▶ _Work to be completed_
Return, from the listing below, each line where the word "know" appears.

Content starts

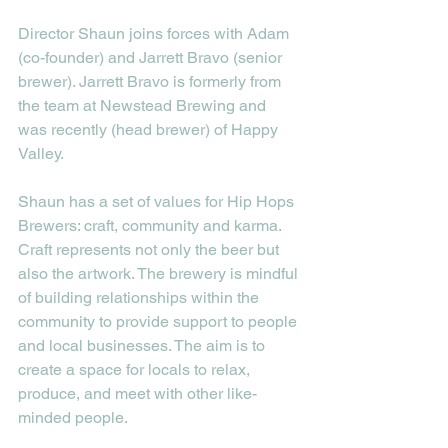
Director Shaun joins forces with Adam 
(co-founder) and Jarrett Bravo (senior 
brewer). Jarrett Bravo is formerly from 
the team at Newstead Brewing and 
was recently (head brewer) of Happy 
Valley.
Shaun has a set of values for Hip Hops 
Brewers: craft, community and karma. 
Craft represents not only the beer but 
also the artwork. The brewery is mindful 
of building relationships within the 
community to provide support to people 
and local businesses. The aim is to 
create a space for locals to relax, 
produce, and meet with other like-
minded people.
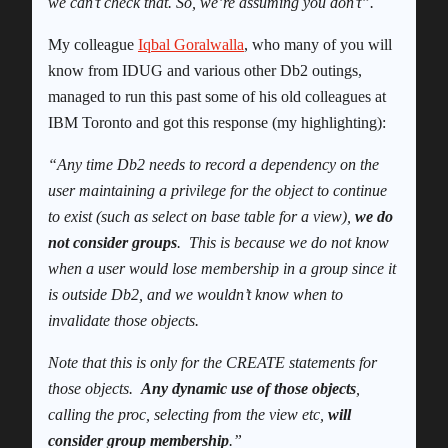
we can’t check that. So, we’re assuming you don’t”.
My colleague
Iqbal Goralwalla
, who many of you will
know from IDUG and various other Db2 outings,
managed to run this past some of his old colleagues at
IBM Toronto and got this response (my highlighting):
“
Any time Db2 needs to record a dependency on the
user maintaining a privilege for the object to continue
to exist (such as select on base table for a view),
we do
not consider groups
. This is because we do not know
when a user would lose membership in a group since it
is outside Db2, and we wouldn’t know when to
invalidate those objects.
Note that this is only for the CREATE statements for
those objects.
Any dynamic use of those objects
,
calling the proc, selecting from the view etc,
will
consider group membership
.”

Content ends

▶ _Answer box_
know from IDUG and various other Db2 outings,
. This is because we do not know
is outside Db2, and we wouldn’t know when to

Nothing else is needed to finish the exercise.